CSV Schema Highlights

unqcond – canonical string assembled from the configured condition fields using the separator (default |).
well_unqcond – well name + separator + unqcond, used for per-well traces.
Condition columns – automatically created from the layout parsing (e.g., concentration, ligand, protein, buffer). Additional layout fields are supported.
min_temperature – output of step 07; downstream 4PL fits use the numeric conc_num column (converted via utils.convert_concentration_to_float).

Troubleshooting

Layout parsing failures

Ensure the layout CSV uses the same separator and placeholder provided to setup_experiment.
Every non-empty cell in the layout (outside the Well column) must contain exactly as many components as condition_fields.
Empty wells should be filled with the automatically computed mask (e.g., ^|^|^|^).

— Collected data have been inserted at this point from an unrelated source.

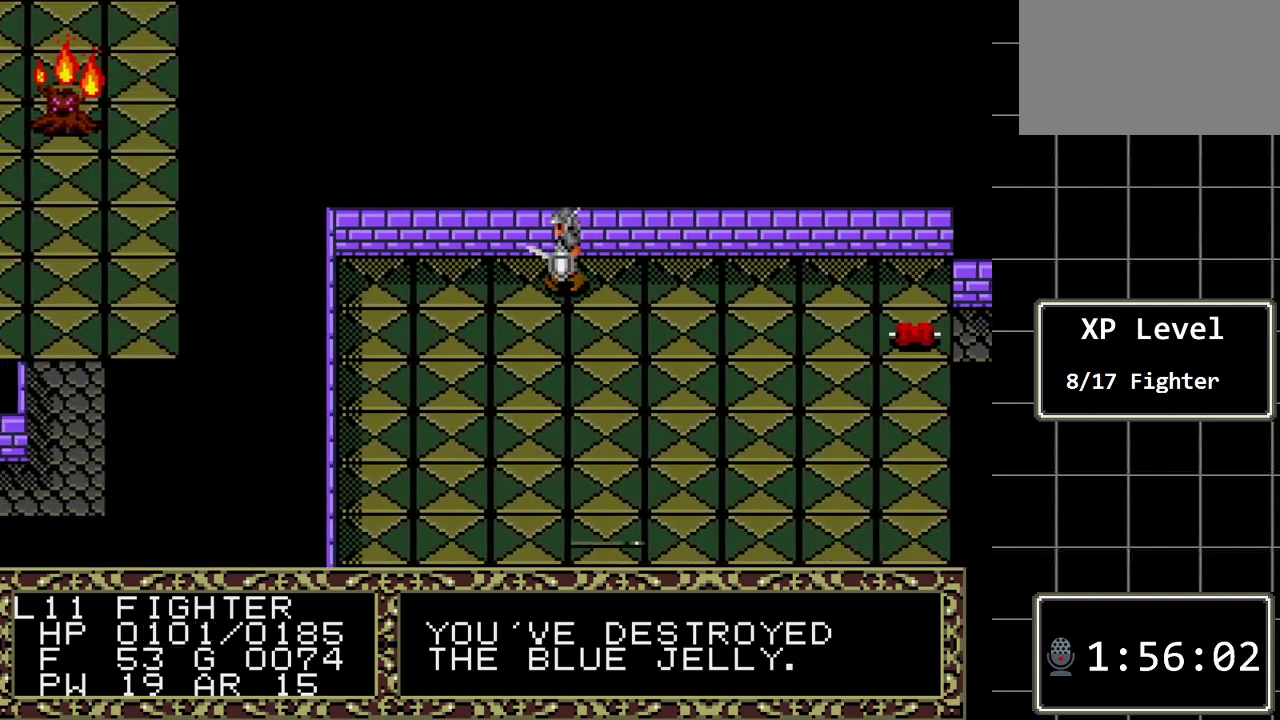
{"buttons": ["DPAD_LEFT"], "events": []}
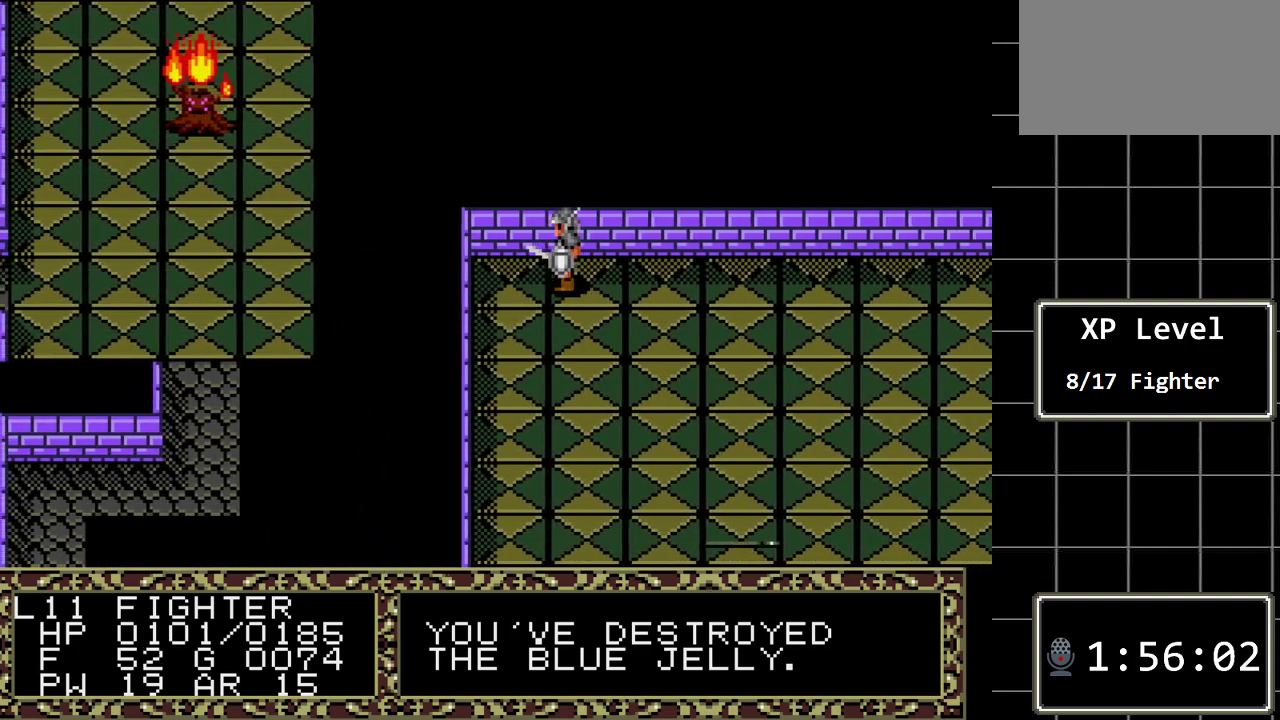
{"buttons": ["DPAD_DOWN"], "events": [[267, "DPAD_DOWN", "down"], [283, "DPAD_LEFT", "up"]]}
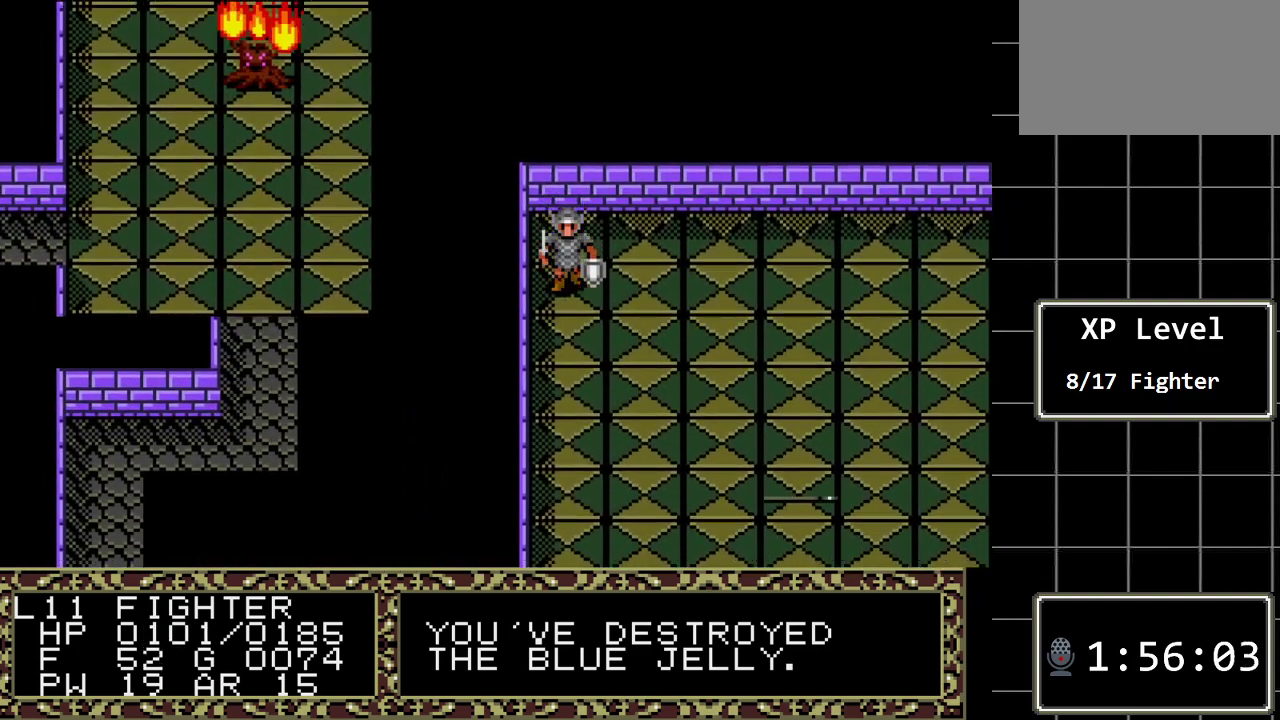
{"buttons": ["DPAD_DOWN"], "events": []}
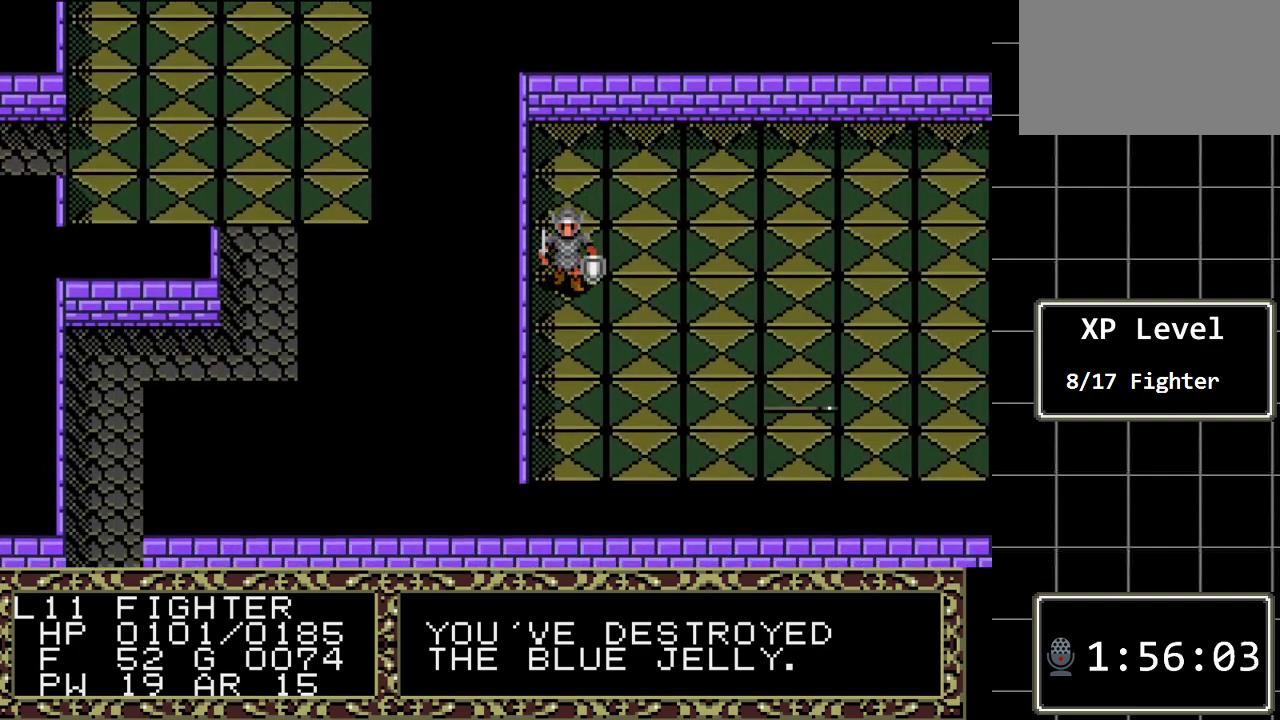
{"buttons": ["DPAD_DOWN"], "events": []}
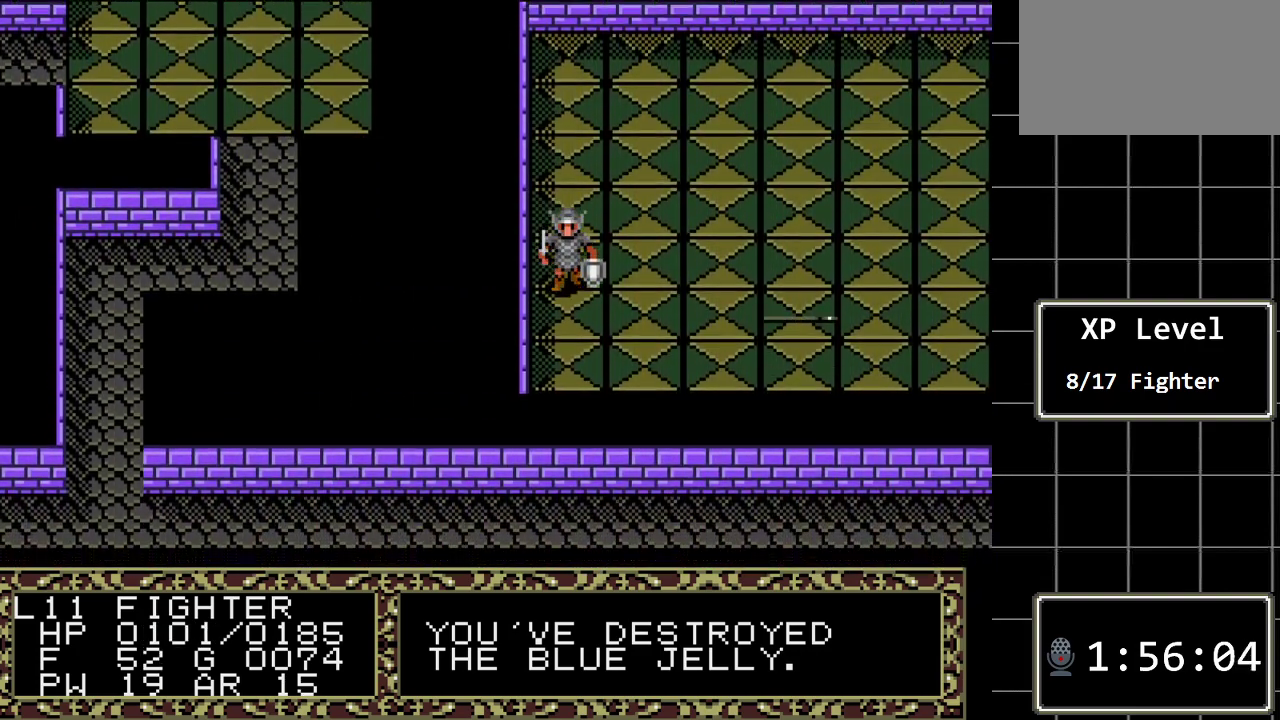
{"buttons": [], "events": [[367, "DPAD_DOWN", "up"]]}
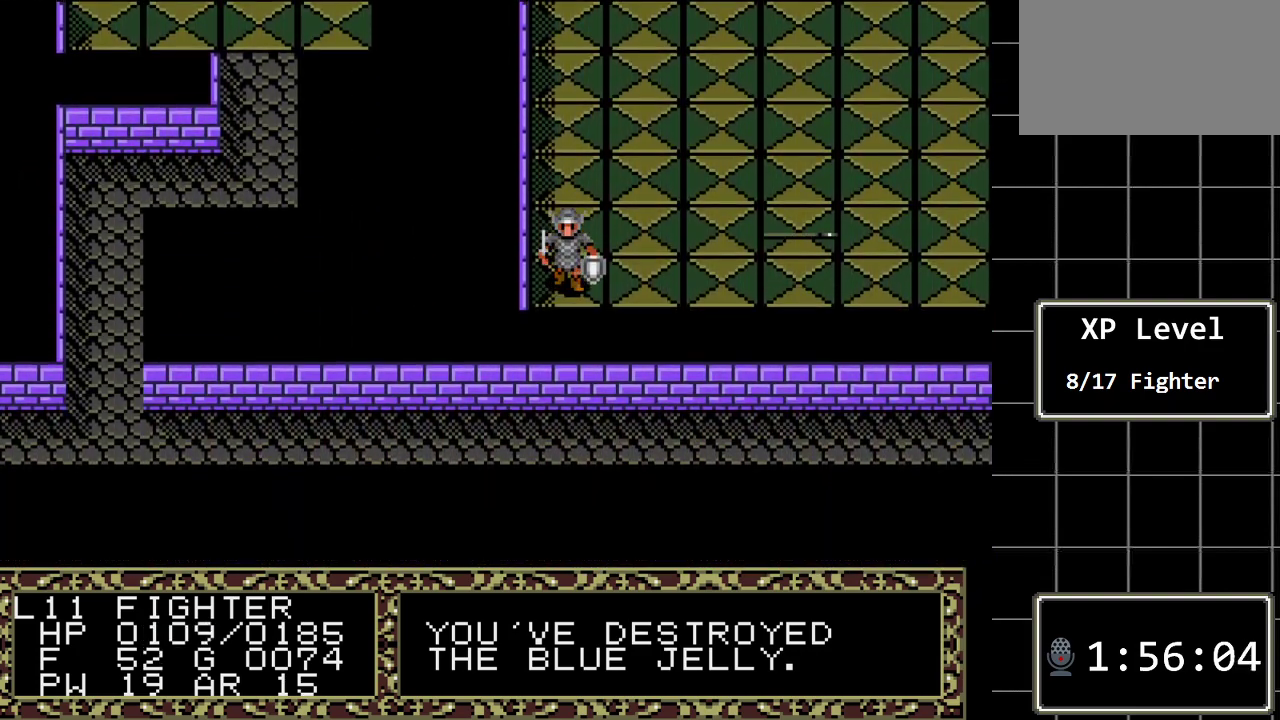
{"buttons": ["DPAD_RIGHT"], "events": [[17, "DPAD_RIGHT", "down"]]}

The Dash layout validator reproduces the same parsing logic and surfaces helpful messages before pipeline execution.

Missing NPC traces

NPC rows are filtered out after background subtraction. If your downstream CSVs are missing certain conditions, confirm that:
- non_protein_control_marker matches the layout’s string (case-sensitive).
- Each ligand/buffer/concentration combination has an NPC trace; missing NPCs are left unchanged but logged as warnings.

Column order drift

Column order in the wide tables is reconstructed at each step. Custom condition field orders are supported, but the default ordering logic (sort by ligand → protein → buffer → concentration) only runs when the field tuple equals ("concentration","ligand","protein","buffer").

Figure Generators by Step

Stage	Figure	Notes
Raw / Filtered	`raw_figure_generator`	Colors by replicate well, one subplot per condition combo (except `series_by`).
Averaged / BG / Min-Max / Derivative	`processed_figure_generator(data_source=...)`	Builds discrete color maps from numeric concentration ordering.
Min Temperatures	`min_temp_figure_generator(mode="linear"\|"log1p"\|"log10_fit")`	`log10_fit` overlays the 4PL curve; weighting and color scales are configurable.

Use the widget wrappers (*_figures_widget) inside notebooks for quick browsing, or the Dash app to interactively explore each stage without writing code.